In performance per watt they're pretty bloody useless compared to the state of the art.I don't know if 'slow' is the right word for Cell DP performance... because ti's hardly slow at all compared to other chips DP performance! That said, the targets for the enhanced DP chips will make them a true monster.
In performance per watt they're pretty bloody useless compared to the state of the art.
http://www.clearspeed.com/products/cs_advance/
50 GFLOPs at 25W for a 2 chip add-in board. Currently Cell is doing ~25 GFLOPs and consumes more than 25W.
Why would they be waiting?
What are the cases you are refering to?
I mean the SPEs are quite independent bastards, they can access I/O and memory without involving the PPE if you want them to.

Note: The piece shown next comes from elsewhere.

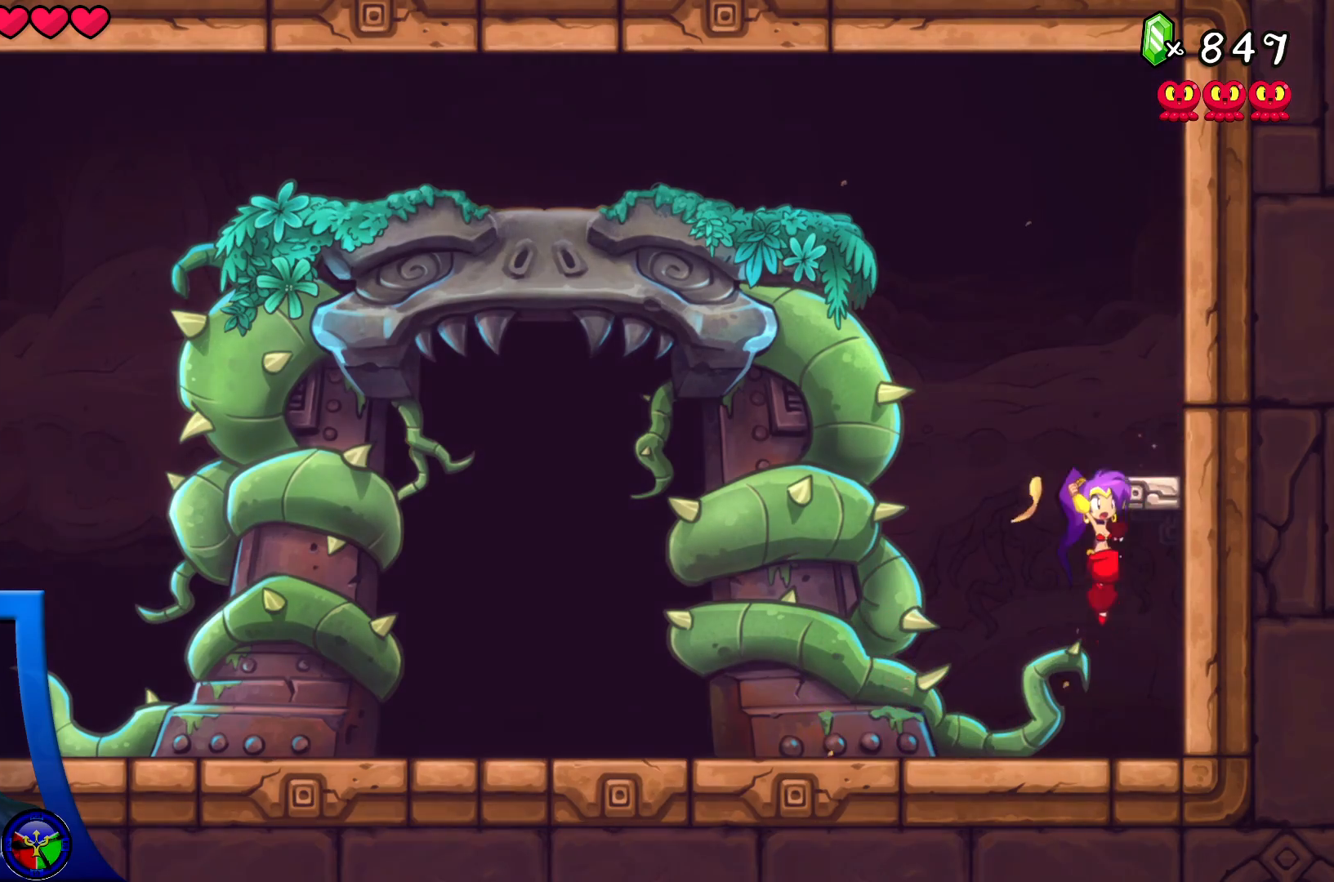
{"dt_ms": 500, "buttons": ["DPAD_LEFT"], "left_stick": "center", "right_stick": "center", "events": [[467, "A", "up"], [483, "DPAD_LEFT", "down"]]}
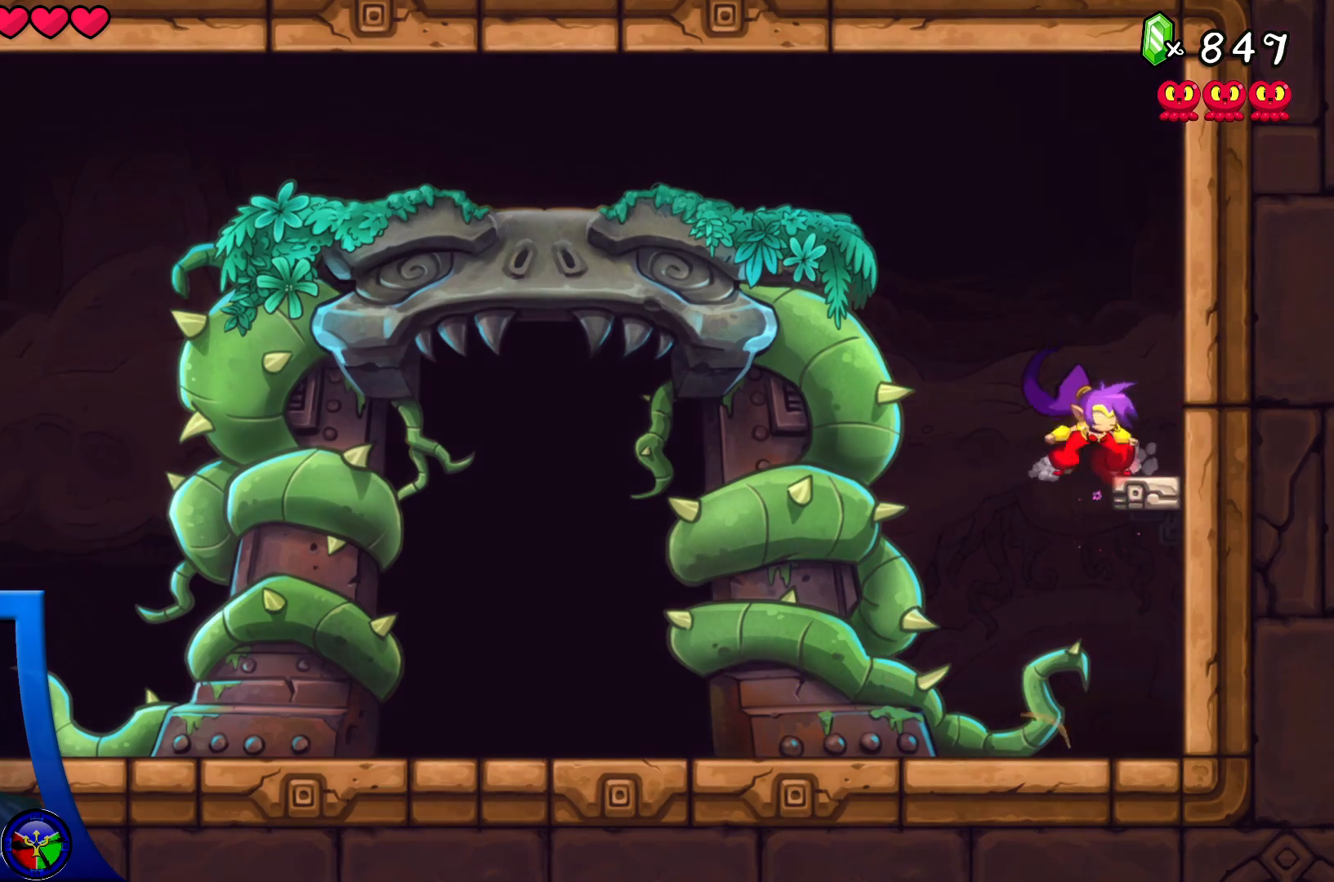
{"dt_ms": 500, "buttons": [], "left_stick": "center", "right_stick": "center", "events": [[133, "DPAD_LEFT", "up"]]}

Thanks!There were a number of threads that came out some months ago detailing technical demos and some test game engines that ran on CELL.
The PPE is not magically free to do whatever it wants when the SPEs are being utilized. In high-demand scenarious, a significant portion of its time is still devoted to coordination.
The school of fish demo, if I remember correctly, devoted half of the PPE's cycles to coordinating the SPEs. If a similar proportion existed on the 32 SPE cell, the PPEs would be used up completely, with no time left over for system tasks or any other processing.
There were some other programming projects that showed that naively using the PPE as a director and also have it pre-package and convert data for SPE consumption would lead to CELL being PPE-bottlenecked after using only 4 SPEs. The PPE becomes a bottleneck more rapidly than some had previously thought, so they had to rebalance the workload.
Like I said, the PPE bottleneck can be reduced by devoting SPEs towards conversion and packaging, something that would be less expensive using ~4 SPEs out of 32 than 2 out of 8.